Hope that helps troubleshoot it as this has potential to be a major issue for us.

Additional:

If you open the files in a text editor you can see that they’re nearly identical. However there is one big difference. The files are made up of a seriues of objects that contain metadata and sometimes a stream. Following each stream there is an object that contains only a single integer: They always seem to come in pairs.

17 0 obj
<<
/Length 18 0 R
/Type /XObject
/Subtype /Image
/Name /Im3
/Width 1650
/Height 2200
/BitsPerComponent 1
/ColorSpace /DeviceGray
/Filter /CCITTFaxDecode /DecodeParms << /K -1 /Columns 1650 /Rows 2200>>
STREAM DATA I’VE CUT OUT
endstream
endobj
18 0 obj
7474
endobj

I’m pretty sure the integer is the length of the stream.

However in the API version of the file this integer is always zero. This would make sense given the repeating “The “Length” key of the stream object is wrong.” error message when validating.

There are other issues as well, but it’s a start!

Also, if I run the file through the PDF repair tool here: PDF Tools Online - Repair PDF it will open in Firefox/work with Aspose.pdf etc.

Some further investigation…

The problem documents (electronically filed and retrieved through the API) are not taking into account the length of various stream objects in the document. I assume this is happening when the tiff is converted to a pdf

This manifests itself in three places:

  • The length attribute that appears in the object following the stream object (showing as 0 rather than the actual length)
  • The various positions of objects in the XREF table
  • The STARTXREF attribute

The latter two values are probably derived from the first, so all the offsets are wrong because it thinks the streams are all zero length. You can actually go into the source of the PDF and manipulate these values to correct them. However it’s a messy process and shouldn’t really be nescessary.
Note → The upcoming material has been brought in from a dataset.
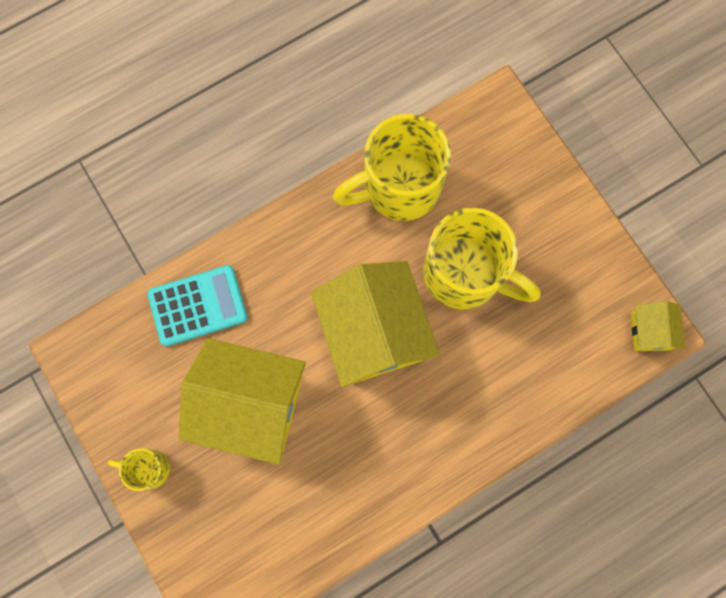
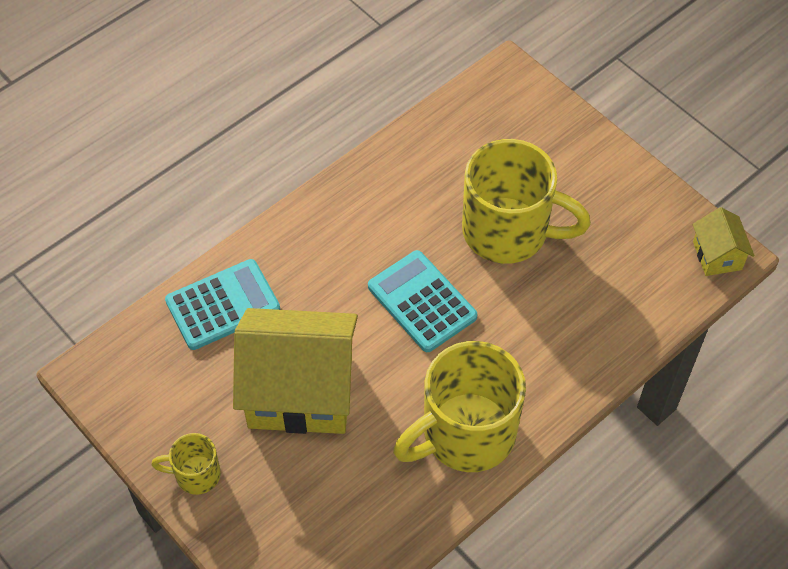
camera: 10 degrees left, 20 degrees down
yellow house [311,261,440,387] -> turquoise calculator [368,250,478,352]
yellow mug [333,114,451,221] -> yellow mug moved to [393,341,526,472]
I think most third party programs that can open/render these documents are ignoring the corrupt XREF table and just doing everything on the fly. This means, in theory, that these documents will take longer to open and render so even in situations where the document can be used it’s not ideal.

Thank you for going to such effort. This information has been added to our own investigation, which is ongoing. Primarily we are trying to identify the cause to prevent further PDF problems, and intend to put in place a solution to resolve the current issue.

Thanks Chris, in the meantime I’ve figured our a workaround for Aspose (essentially loading the document, saving it to a stream and then loading it again will fix the XREF table and allow me to merge etc without error), so even if it continues to be a know issue with regards to Firefox, we can still work with these files.

Does anyone have any feedback on this issue from Companies House ? This seems like a relatively extensive issue and wanted to see if there was any suggestions of a fix been put in place by Companies House?